## Written problem
Repeat word for word the lines of the records from the one containing "phylum: Arthropoda" through the end of the records, including both.

## Rows
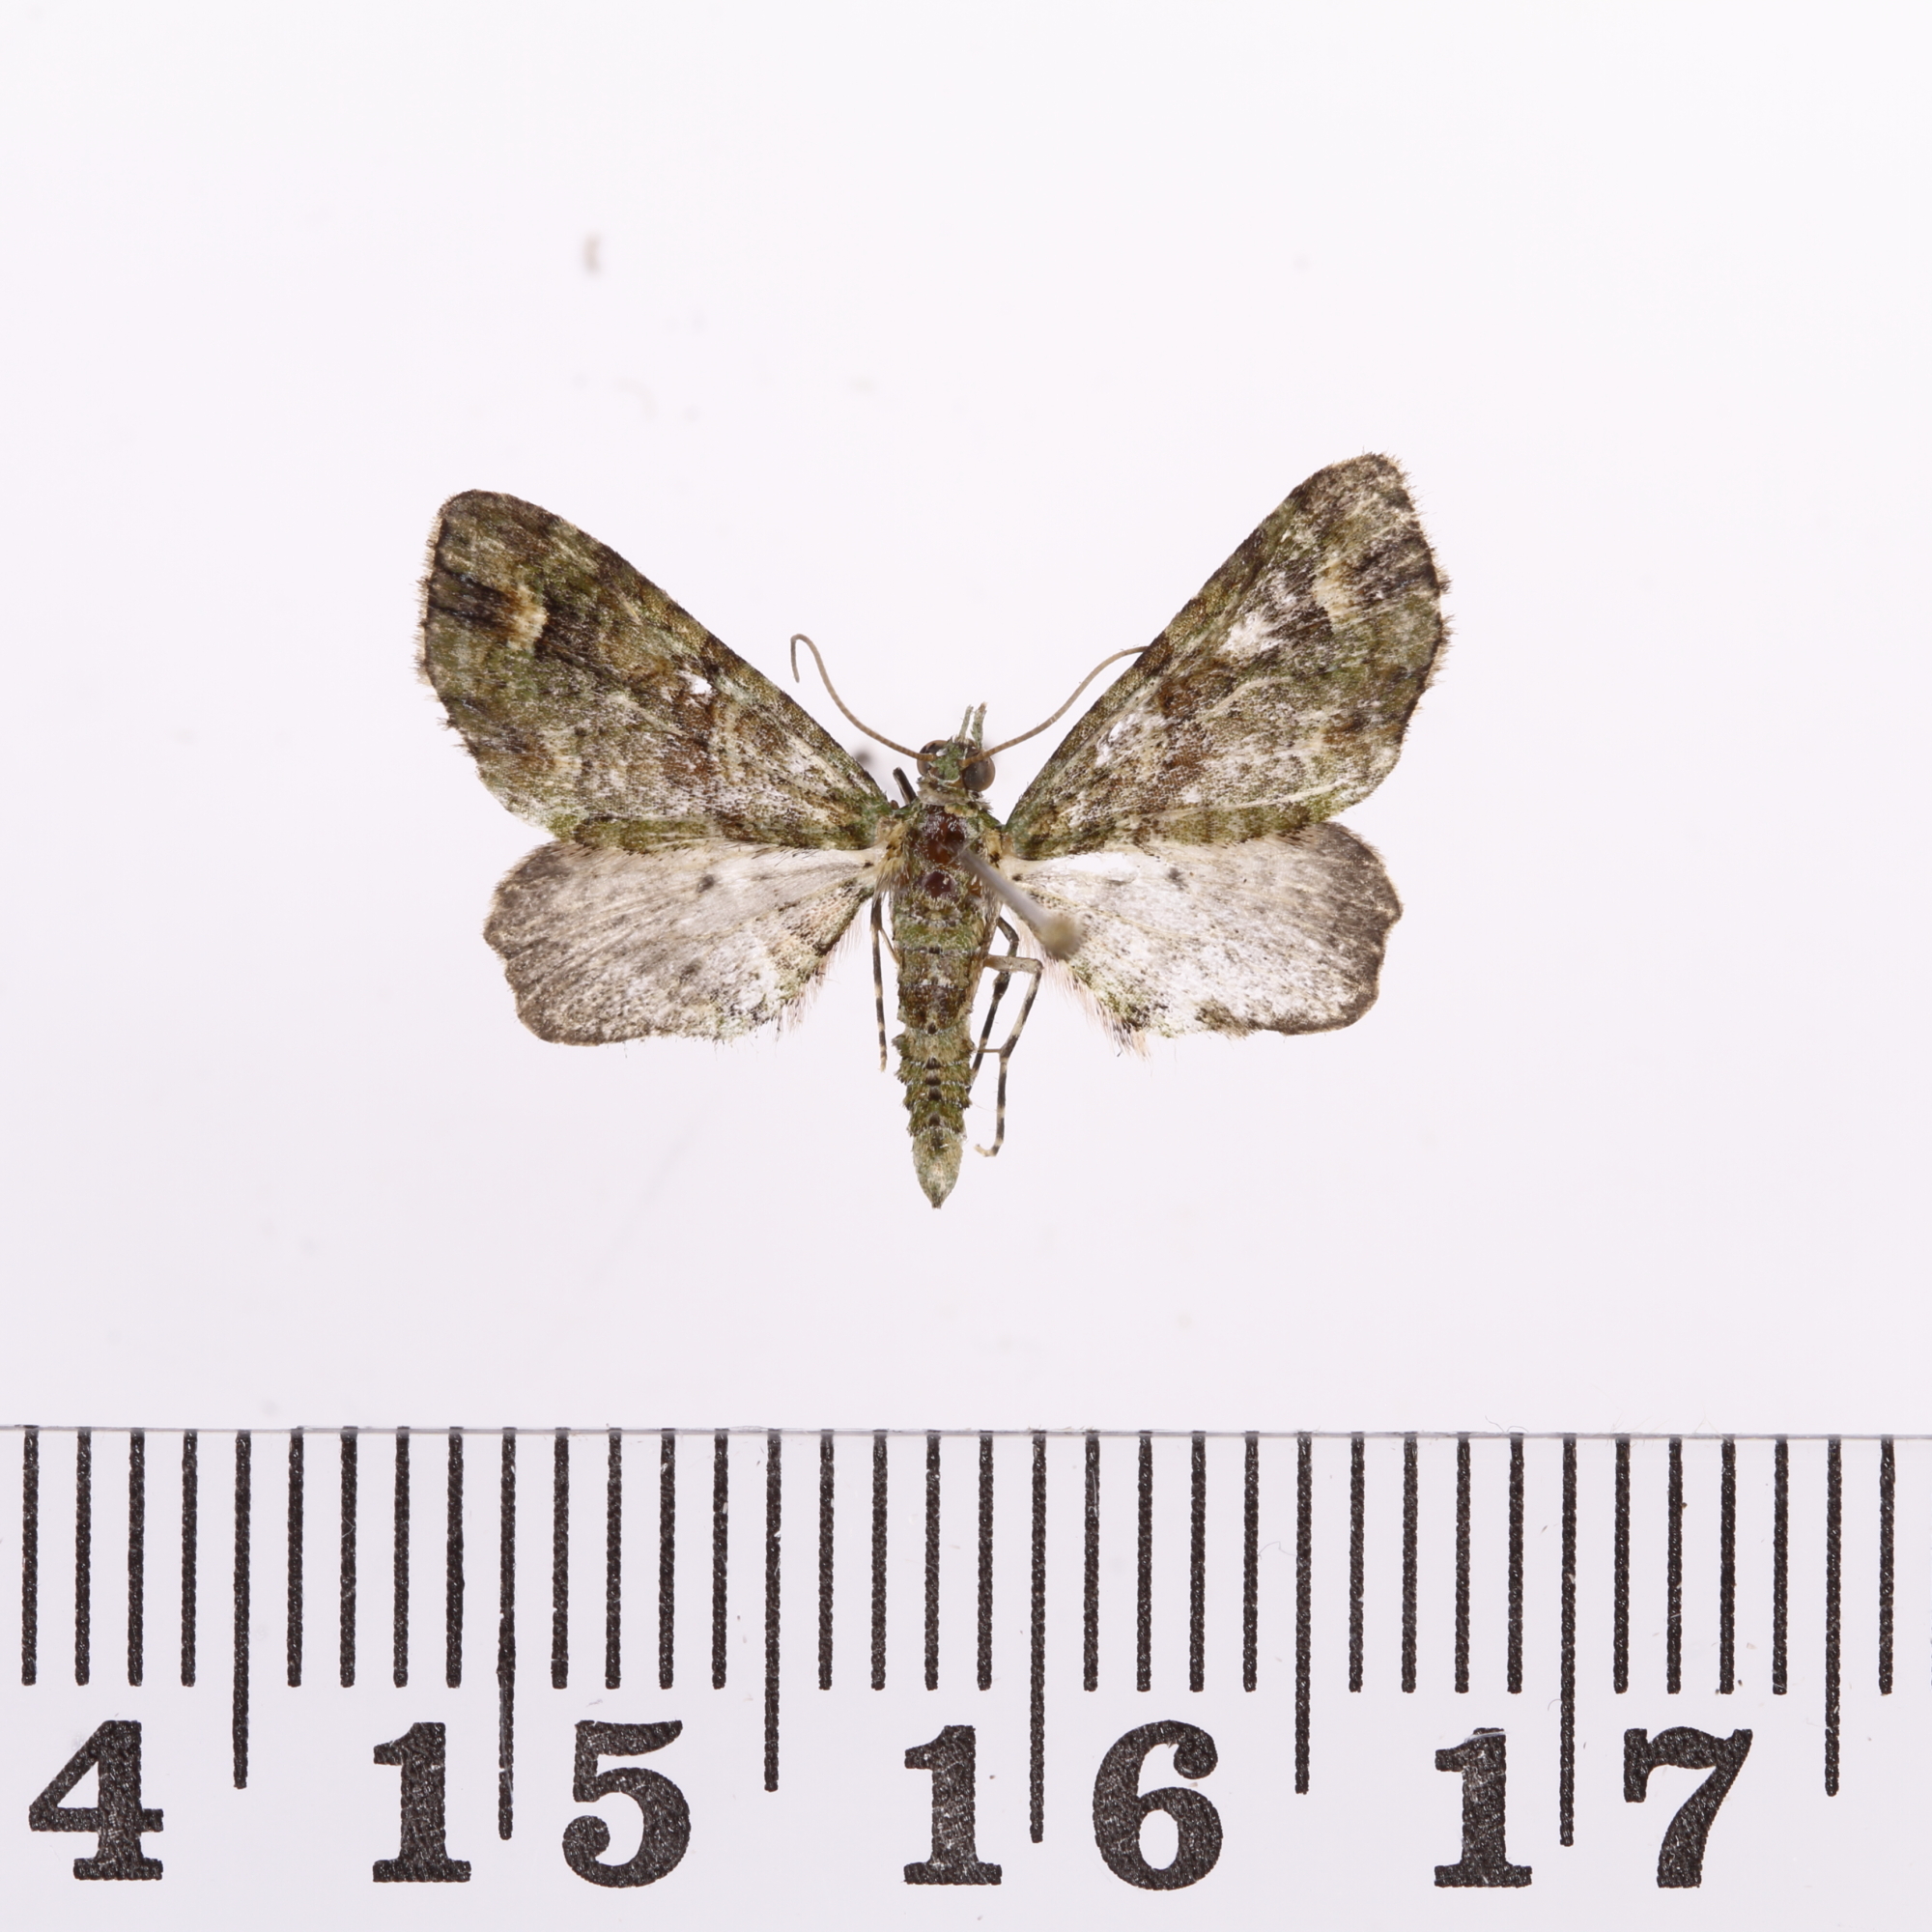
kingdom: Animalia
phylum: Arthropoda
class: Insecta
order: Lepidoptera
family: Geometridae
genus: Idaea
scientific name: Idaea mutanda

## Written answer
phylum: Arthropoda
class: Insecta
order: Lepidoptera
family: Geometridae
genus: Idaea
scientific name: Idaea mutanda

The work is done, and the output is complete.